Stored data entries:
++++

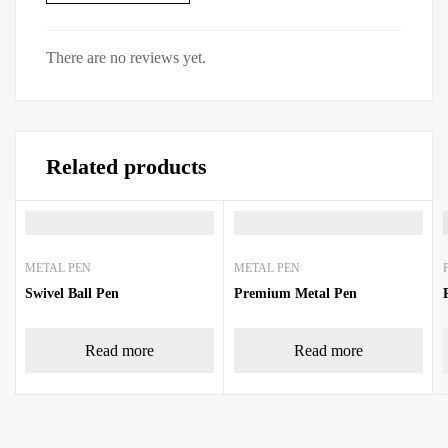
There are no reviews yet.
Related products
METAL PEN
METAL PEN
Swivel Ball Pen
Premium Metal Pen
Read more
Read more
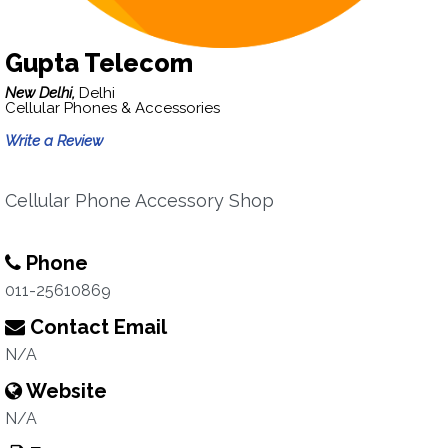
Gupta Telecom
New Delhi,
Delhi
Cellular Phones & Accessories
Write a Review
Cellular Phone Accessory Shop
Phone
011-25610869
Contact Email
N/A
Website
N/A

++++

ABOUT THIS EXERCISE:
Could you return all the entries exactly as they appear, minus the pictures?

EXERCISE SOLUTION:
There are no reviews yet.
Related products
METAL PEN
METAL PEN
Swivel Ball Pen
Premium Metal Pen
Read more
Read more
Gupta Telecom
New Delhi,
Delhi
Cellular Phones & Accessories
Write a Review
Cellular Phone Accessory Shop
Phone
011-25610869
Contact Email
N/A
Website
N/A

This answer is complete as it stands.